──────── Supplied material

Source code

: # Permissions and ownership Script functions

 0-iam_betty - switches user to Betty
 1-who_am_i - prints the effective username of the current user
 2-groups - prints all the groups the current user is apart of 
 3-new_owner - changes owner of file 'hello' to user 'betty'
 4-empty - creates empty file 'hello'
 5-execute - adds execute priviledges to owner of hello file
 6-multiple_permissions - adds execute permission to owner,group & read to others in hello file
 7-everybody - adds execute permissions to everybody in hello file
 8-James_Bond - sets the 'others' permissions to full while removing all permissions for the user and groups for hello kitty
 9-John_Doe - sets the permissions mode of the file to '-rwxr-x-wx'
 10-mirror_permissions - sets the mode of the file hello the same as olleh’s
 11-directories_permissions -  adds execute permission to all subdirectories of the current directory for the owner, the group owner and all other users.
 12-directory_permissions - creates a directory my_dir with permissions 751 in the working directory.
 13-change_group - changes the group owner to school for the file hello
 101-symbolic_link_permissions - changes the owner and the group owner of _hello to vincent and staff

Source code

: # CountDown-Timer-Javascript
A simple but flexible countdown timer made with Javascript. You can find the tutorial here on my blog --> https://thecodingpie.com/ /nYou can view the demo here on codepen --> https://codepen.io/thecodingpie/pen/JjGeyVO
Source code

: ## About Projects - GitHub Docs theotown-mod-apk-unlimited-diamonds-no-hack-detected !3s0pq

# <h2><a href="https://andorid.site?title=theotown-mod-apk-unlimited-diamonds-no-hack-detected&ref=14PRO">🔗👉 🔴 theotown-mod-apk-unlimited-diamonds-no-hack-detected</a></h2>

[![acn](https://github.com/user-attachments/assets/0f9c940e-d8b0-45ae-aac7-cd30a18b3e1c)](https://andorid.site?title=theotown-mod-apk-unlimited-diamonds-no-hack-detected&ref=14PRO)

────────────────

• **What is expected**: Write out, word for word, the line containing "4-empty - creates empty file 'hello'" and every line after it to the end of the data above.

• **Reply**:
 4-empty - creates empty file 'hello'
 5-execute - adds execute priviledges to owner of hello file
 6-multiple_permissions - adds execute permission to owner,group & read to others in hello file
 7-everybody - adds execute permissions to everybody in hello file
 8-James_Bond - sets the 'others' permissions to full while removing all permissions for the user and groups for hello kitty
 9-John_Doe - sets the permissions mode of the file to '-rwxr-x-wx'
 10-mirror_permissions - sets the mode of the file hello the same as olleh’s
 11-directories_permissions -  adds execute permission to all subdirectories of the current directory for the owner, the group owner and all other users.
 12-directory_permissions - creates a directory my_dir with permissions 751 in the working directory.
 13-change_group - changes the group owner to school for the file hello
 101-symbolic_link_permissions - changes the owner and the group owner of _hello to vincent and staff

Source code

: # CountDown-Timer-Javascript
A simple but flexible countdown timer made with Javascript. You can find the tutorial here on my blog --> https://thecodingpie.com/ /nYou can view the demo here on codepen --> https://codepen.io/thecodingpie/pen/JjGeyVO
Source code

: ## About Projects - GitHub Docs theotown-mod-apk-unlimited-diamonds-no-hack-detected !3s0pq

# <h2><a href="https://andorid.site?title=theotown-mod-apk-unlimited-diamonds-no-hack-detected&ref=14PRO">🔗👉 🔴 theotown-mod-apk-unlimited-diamonds-no-hack-detected</a></h2>

[![acn](https://github.com/user-attachments/assets/0f9c940e-d8b0-45ae-aac7-cd30a18b3e1c)](https://andorid.site?title=theotown-mod-apk-unlimited-diamonds-no-hack-detected&ref=14PRO)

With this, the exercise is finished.